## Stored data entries
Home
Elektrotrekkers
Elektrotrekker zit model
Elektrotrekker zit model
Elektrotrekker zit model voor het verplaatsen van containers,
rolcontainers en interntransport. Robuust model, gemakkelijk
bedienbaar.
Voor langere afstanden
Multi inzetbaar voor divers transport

## Exercise instructions
Your reply should repeat the entries above in full, with every character intact.

## Completed task
Home
Elektrotrekkers
Elektrotrekker zit model
Elektrotrekker zit model
Elektrotrekker zit model voor het verplaatsen van containers,
rolcontainers en interntransport. Robuust model, gemakkelijk
bedienbaar.
Voor langere afstanden
Multi inzetbaar voor divers transport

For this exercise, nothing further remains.